DIR/WRI: Gaspar Noe • DOP: Benoit Debie • ED: Denis Bedlow, Gaspar Noe • DES: Jean Rabasse • PRO: Richard Grandpierre, Vincent Maraval, Eduoard Weil • CAST: Sofia Boutella, Romain Guillermic, Souheila Yacoub, Kiddy Smile, Thea Carla Schott, Giselle Palmer
A group of dancers, choreographed by Selva (Boutella), gather together in an abandoned school in order to rehearse prior to an American tour. Things are going well until they start to party. They soon realise that somebody has drugged the sangria they have been drinking and they all succumb to a collective psychosis of paranoia and violence.
Gaspar Noe returns to our screens with this simultaneously seductive and horrifying original that fuses dance and extreme psychological horror to winning effect. In keeping with the mischievous nature of the piece, Noe announces his influences in an ingenious early sequence in which he introduces the characters via audition tapes. The small TV screen from which their auditions play are surrounded by a host of VHS boxes (apparently from Noe’s own personal collection), as well as various books related to film and philosophy. Amongst the film titles namechecked are Possession, Querelle and Un Chien Andalou. This is a film in which cine-literacy is worn as a badge of honour, with Noe exuberantly suggesting that if you get his references you probably get him as a filmmaker.
Isabelle Adjani’s infamous metro breakdown sequence in Zulawski’s Possession is once again explicitly referenced in a scene in which Boutella’s Selva has a dance-infused meltdown after getting her hands seemingly stuck in her tights. The physicality of Adjani’s performance in the scene being referenced could even have been the inspiration for the central conceit of dance’s potential as an expression of psychosis. The Fassbinder and Bunuel references tell us more about Noe’s aims in both practise and social commentary. He has stated that part of his desire in making the film was to do something quickly, in the vein of Fassbinder. Indeed it is positively mind-boggling that this dazzling picture was shot in just 15 days. Noe said recently in Sight and Sound that he was hoping he might carry on in the Fassbinder vein and complete three or four other films before the end the year, something which he then lamented ‘unfortunately is very unlikely to happen’.
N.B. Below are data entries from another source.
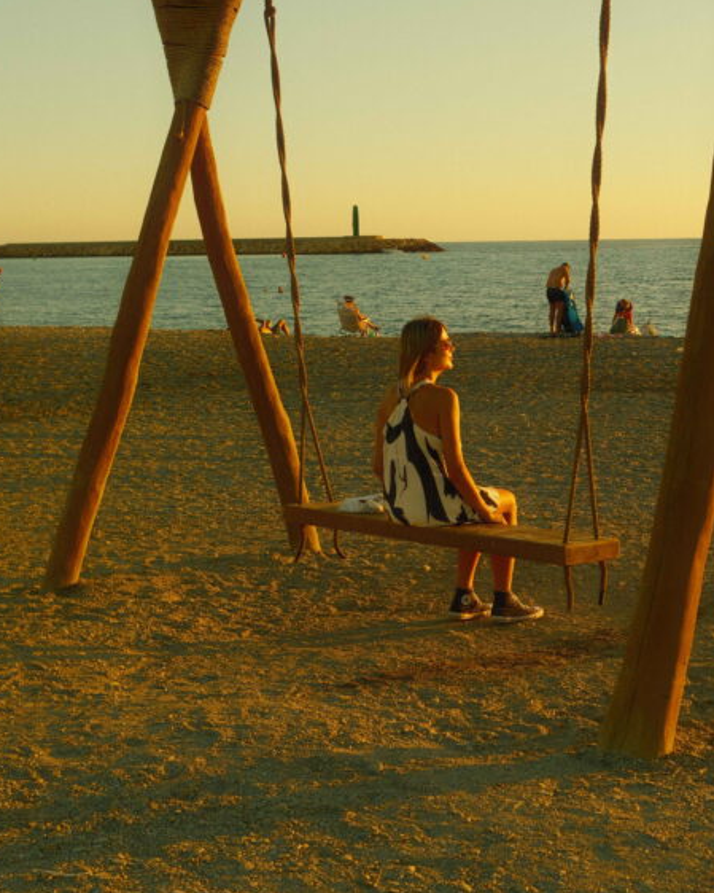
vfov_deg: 31.4
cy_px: 363
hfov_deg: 25.3
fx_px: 1584
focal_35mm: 60
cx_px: 444
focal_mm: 23
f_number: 5
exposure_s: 1/1000
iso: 640
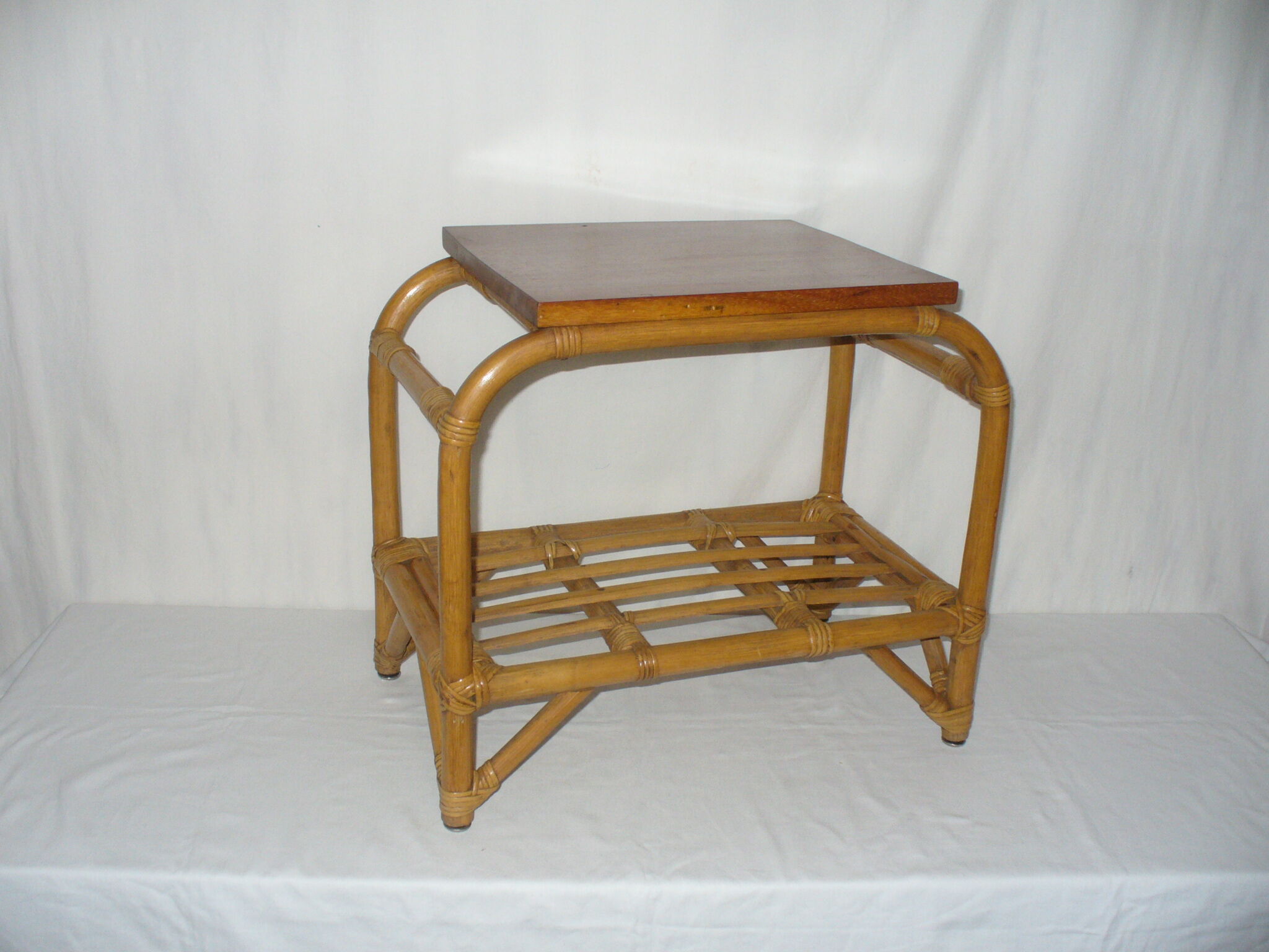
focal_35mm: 37
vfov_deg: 38.7
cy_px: 476
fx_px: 1356
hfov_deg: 50.1
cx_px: 634
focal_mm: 6.1
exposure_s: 1/30
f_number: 2.8
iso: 160
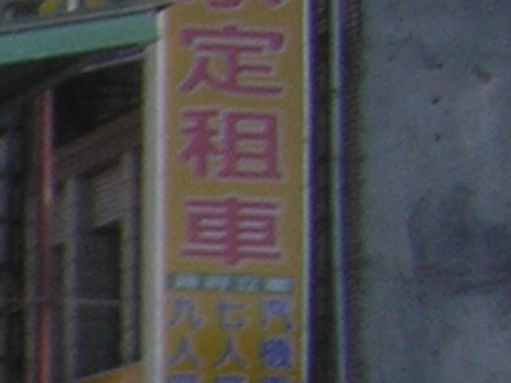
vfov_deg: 7.5
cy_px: 837
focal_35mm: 187
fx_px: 2760
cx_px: -800
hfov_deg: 9.2
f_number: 2.6
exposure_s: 1/891
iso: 50
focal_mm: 4.7
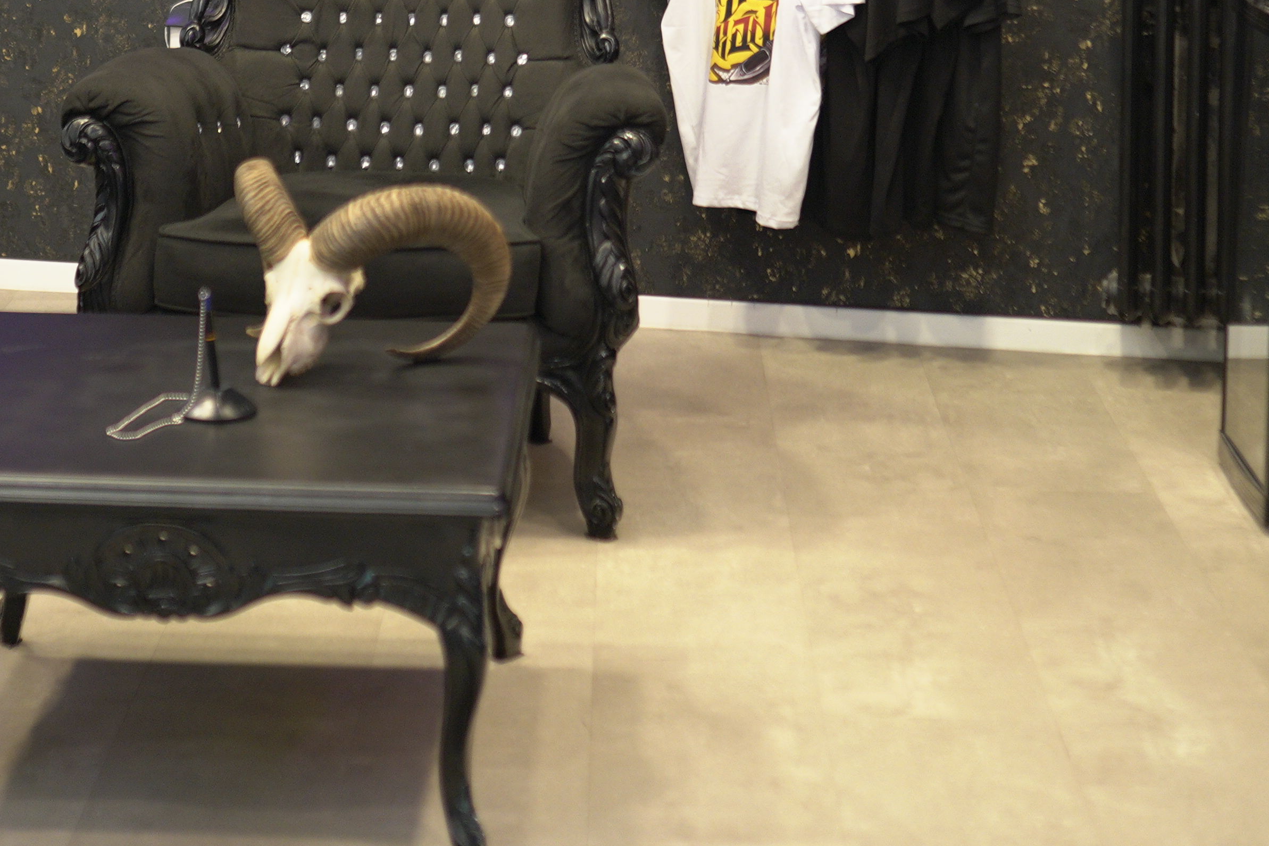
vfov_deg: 15.0
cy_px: -150
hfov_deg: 23.1
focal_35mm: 88
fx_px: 3102
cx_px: 498
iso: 500
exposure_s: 1/80
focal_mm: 35
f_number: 1.4
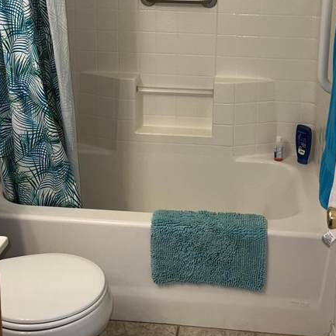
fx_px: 560
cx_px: 199
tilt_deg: -11.5
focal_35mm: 51
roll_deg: -0.6
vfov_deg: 31.8
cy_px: 33
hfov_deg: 33.3
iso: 32
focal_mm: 5.7
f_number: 1.5
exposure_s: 1/36
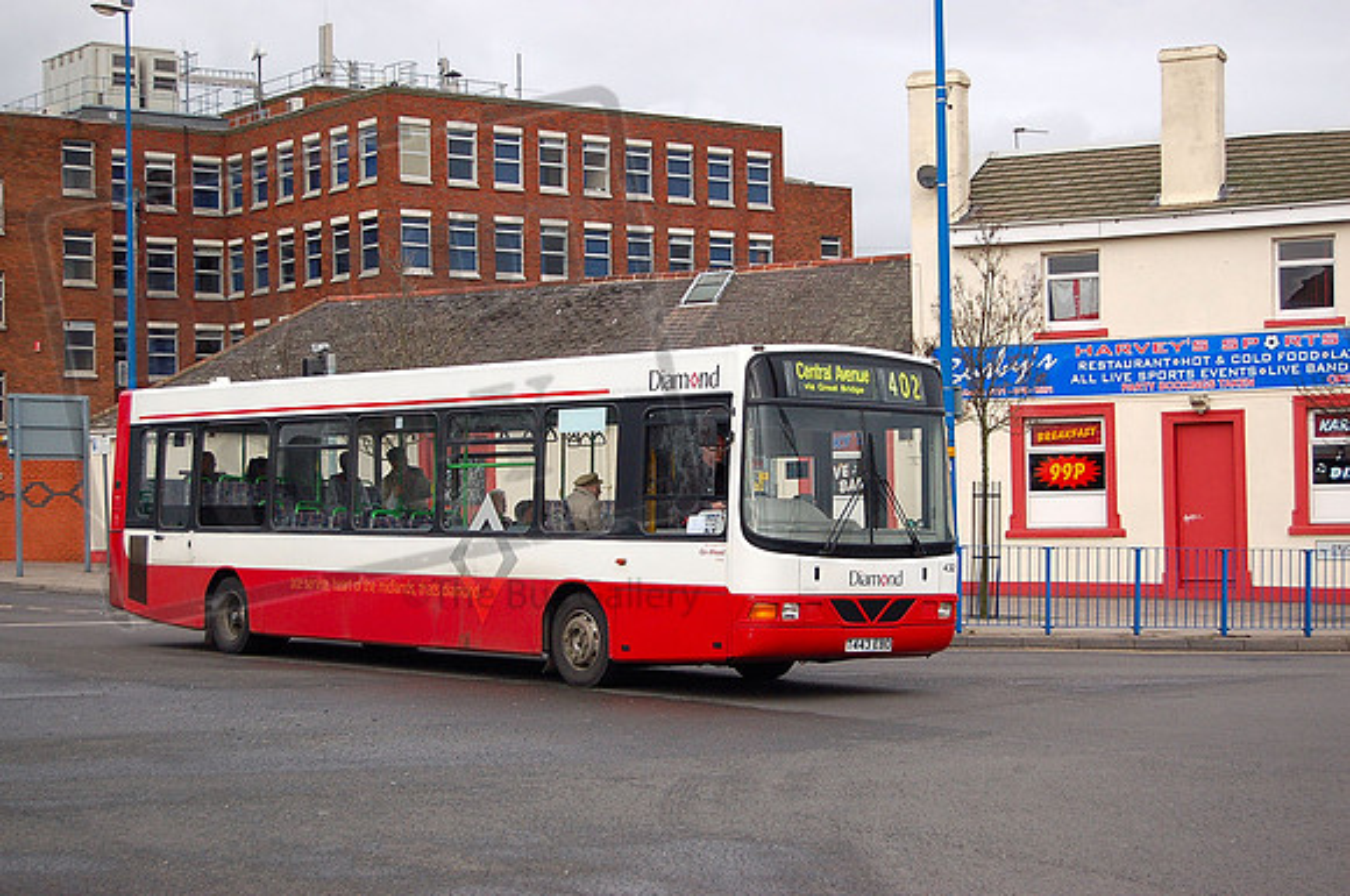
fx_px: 2359
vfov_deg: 21.5
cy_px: 448
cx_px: 675
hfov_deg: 31.9
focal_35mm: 63
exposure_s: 1/1000
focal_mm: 42
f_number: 5.3
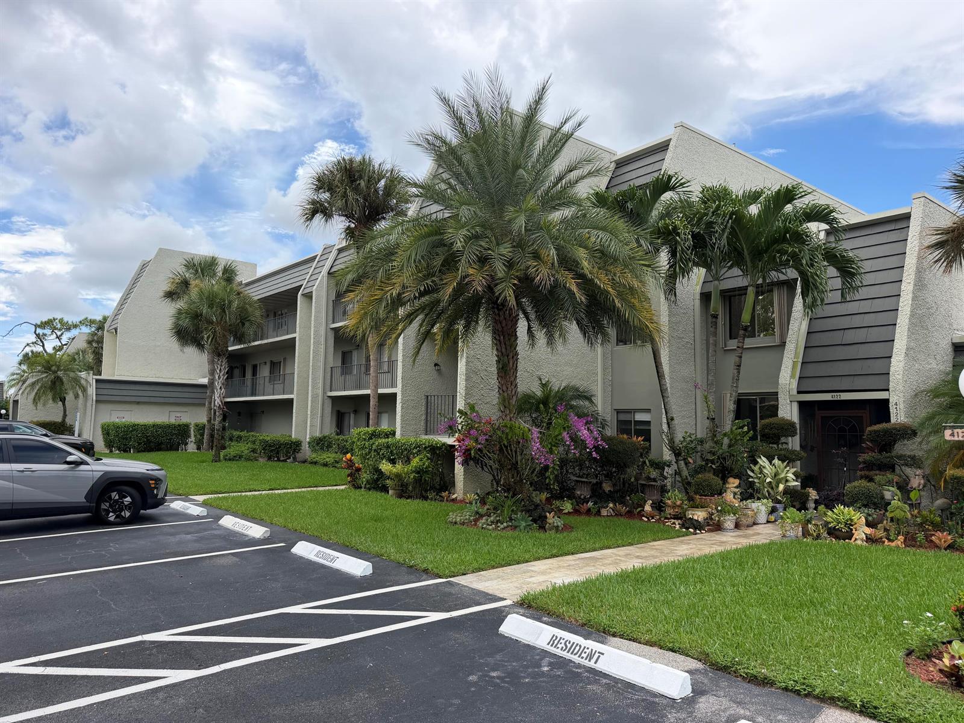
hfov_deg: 71.6
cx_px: 482
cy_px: 362
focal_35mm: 24
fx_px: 668
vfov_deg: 56.8
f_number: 1.78
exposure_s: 1/3279
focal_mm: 6.76
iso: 100
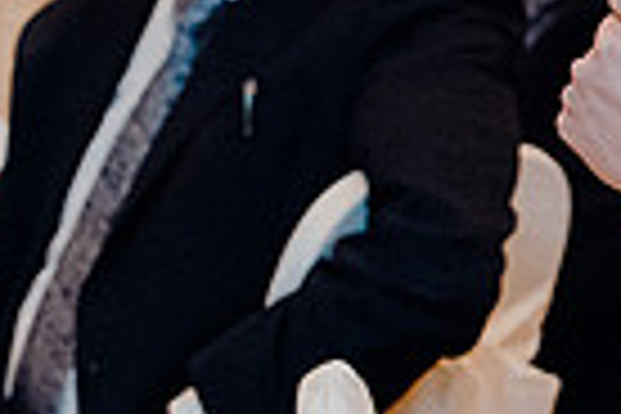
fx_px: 7589
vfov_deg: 3.1
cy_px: -79
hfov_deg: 4.7
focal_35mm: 440
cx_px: 806
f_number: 3.5
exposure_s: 1/160
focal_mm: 70
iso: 3200
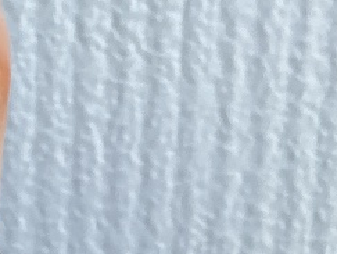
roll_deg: -0.3
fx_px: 1345
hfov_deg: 14.0
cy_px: 602
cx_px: -6
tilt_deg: -20.3
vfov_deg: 9.6
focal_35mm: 138
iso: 20
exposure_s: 1/220
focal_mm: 3
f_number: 1.8
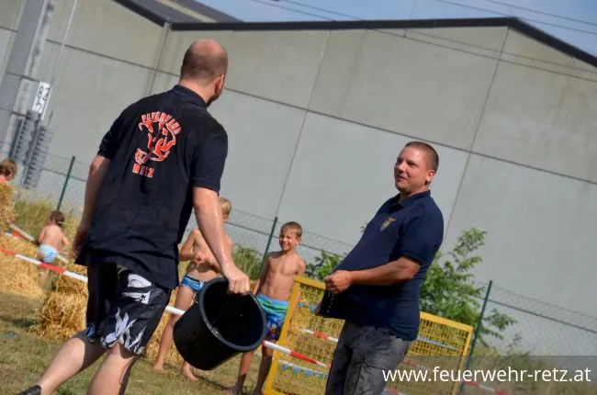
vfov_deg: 8.7
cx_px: 298
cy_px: 198
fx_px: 2606
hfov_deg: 13.1
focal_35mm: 158
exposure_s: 1/320
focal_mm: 105
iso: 100
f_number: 9
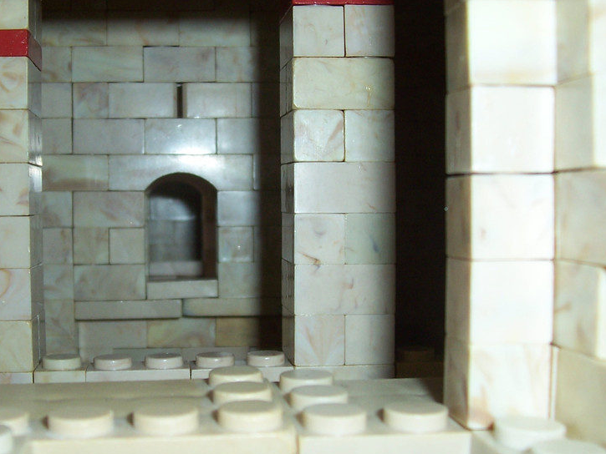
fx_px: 875
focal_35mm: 50
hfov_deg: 37.7
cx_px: 193
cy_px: 239
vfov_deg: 29.1
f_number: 2.7
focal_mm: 5.6
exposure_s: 1/60
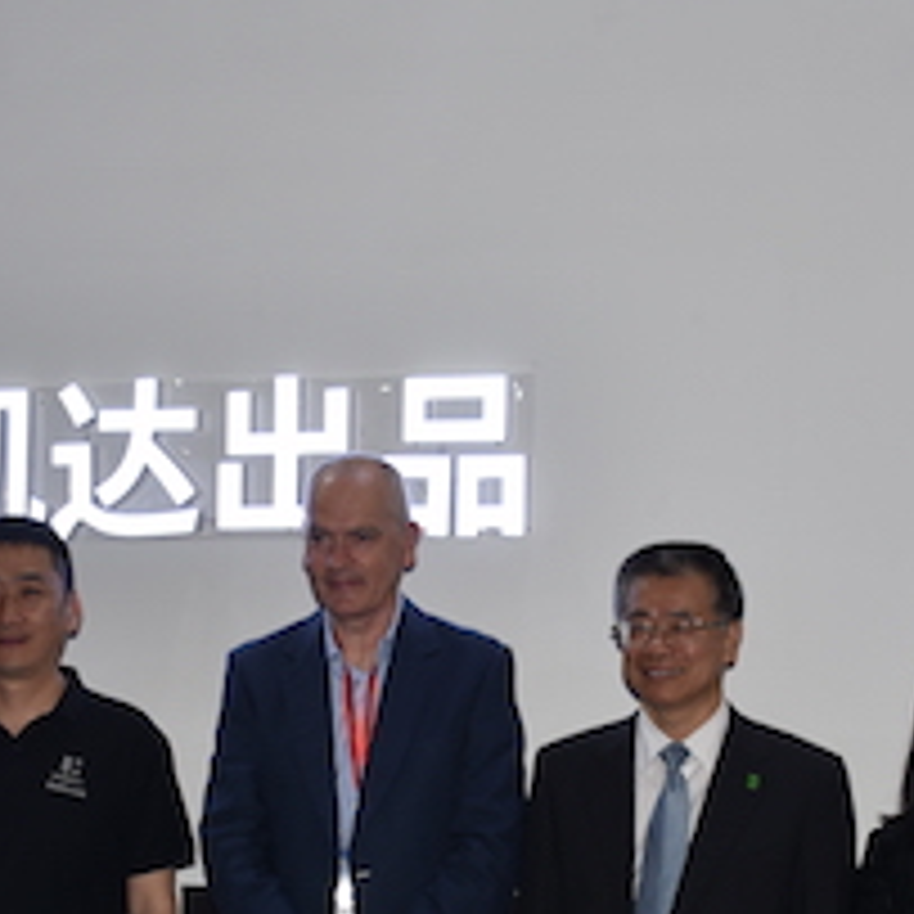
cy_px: 698
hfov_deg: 21.9
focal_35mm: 79
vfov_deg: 21.7
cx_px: 365
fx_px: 2360
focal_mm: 20
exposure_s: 1/60
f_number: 3.5
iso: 100
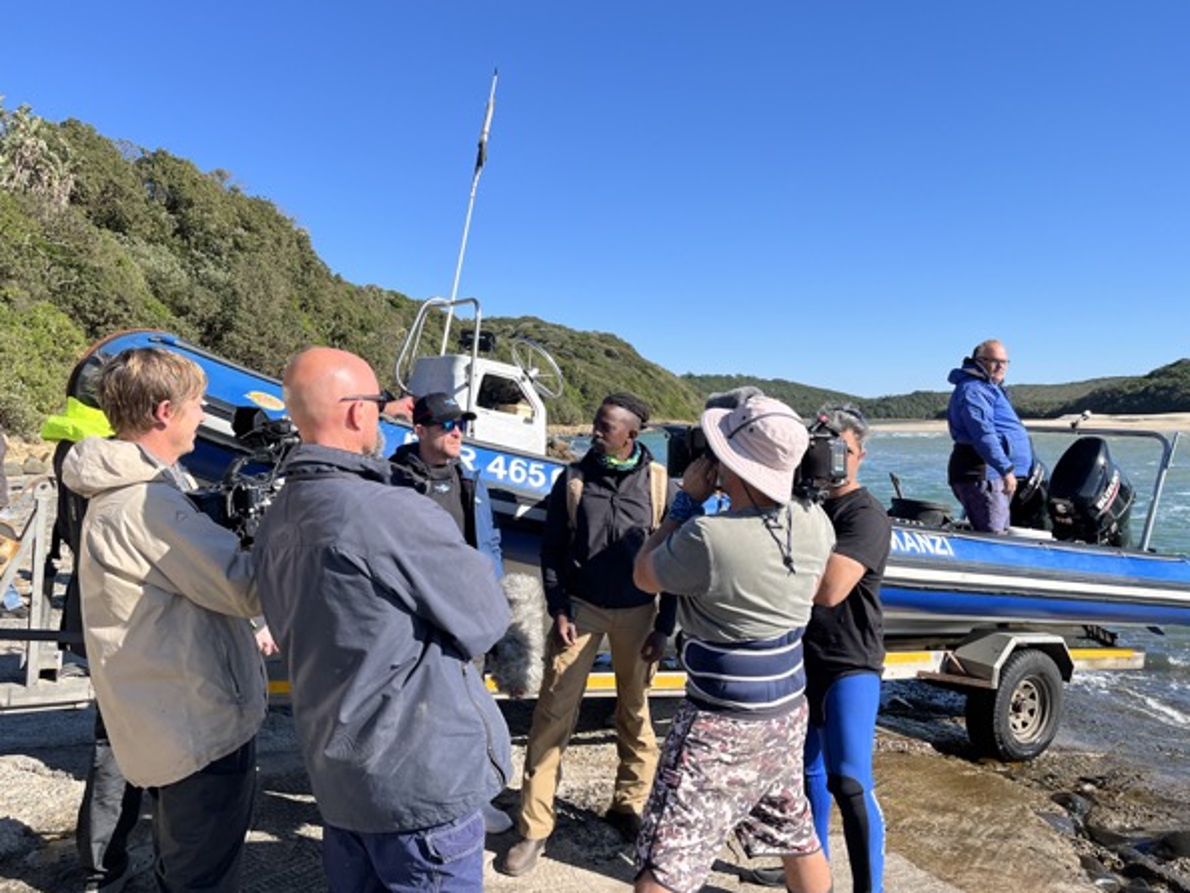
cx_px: 583
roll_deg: +0.3
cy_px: 457
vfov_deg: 49.8
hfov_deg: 63.4
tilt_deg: -2.7
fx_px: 963
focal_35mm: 28
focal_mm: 5.1
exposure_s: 1/2571
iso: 50
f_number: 1.6
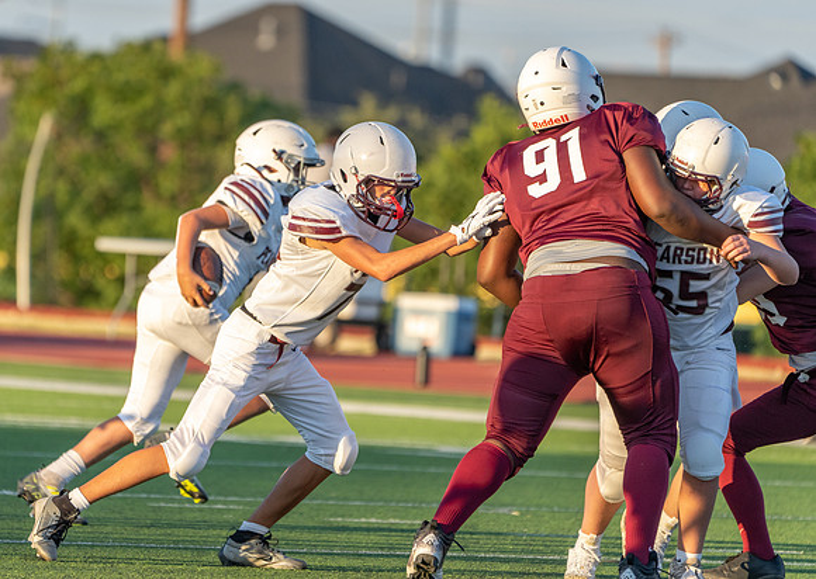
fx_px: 11816
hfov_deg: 4.0
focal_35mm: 511
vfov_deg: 2.8
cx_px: 284
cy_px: 273
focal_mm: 400
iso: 640
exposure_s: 1/1000
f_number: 5.6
An air of Bunuelian social satire also hangs over Climax, which is probably Noe’s most political work. Noe’s nihilistic worldview is here used to good effect as he satirises society and humanity’s inability to work together or simply get along for any sustained period. The film proclaims itself at the beginning as: ‘a French film and proud of it’, as Noe seems to making barbed digs at nationalism and the idea of a National Cinema. He is also cheekily framing the action within the context of it representing French society or even society in general as a whole. There is also a winking engagement with mortality. The climax of the title refers very much to death, decay and destruction.
True to form, Noe remains committed to his central premise of fusing dance and horror. There is not a single scene which does not feature a track from the outstanding soundtrack which features everything from Aphex Twin to Daft Punk to The Rolling Stones. Always a filmmaker in tune with the formal capabilities of his medium, Noe utilises every directorial trick in his armoury to create an overwhelming, singular atmosphere. The film begins with the end credits, the opening credits happen half-way through the film. Benoit Debie’s camera frequently turns on its head with some scenes shot completely upside down. The picture is littered with tongue in cheek intertitles which state such nuggets as: ‘Life is a unique opportunity’ and ‘Death is an extraordinary experience’.
Noe counteracts his directorial flourishes with moments of formal restraint – a long sequence sees him shift from different two shots of characters talking to each other, setting up these disparate characters’ world-views and desires. An overhead take of a slightly aggressive dance sequence subsequent to this, renders the dance moves hypnotic and abstract by way of the stillness of the frame.
This is a masterfully realised vision. Whether or not someone is open to Noe’s considerable virtues as a filmmaker or not, there is no denying the cinema is a far more interesting place with him in it. After the disappointing Love, it’s great to see Noe return to form. It is also heartening that in amongst the high quantity of vanilla film titles being released weekly there is something as formally adventurous and assured as this.
Consistently visceral, frequently playful and by turns beautiful and disturbing. This is a deliriously cinematic romp that demands to be seen on the big screen.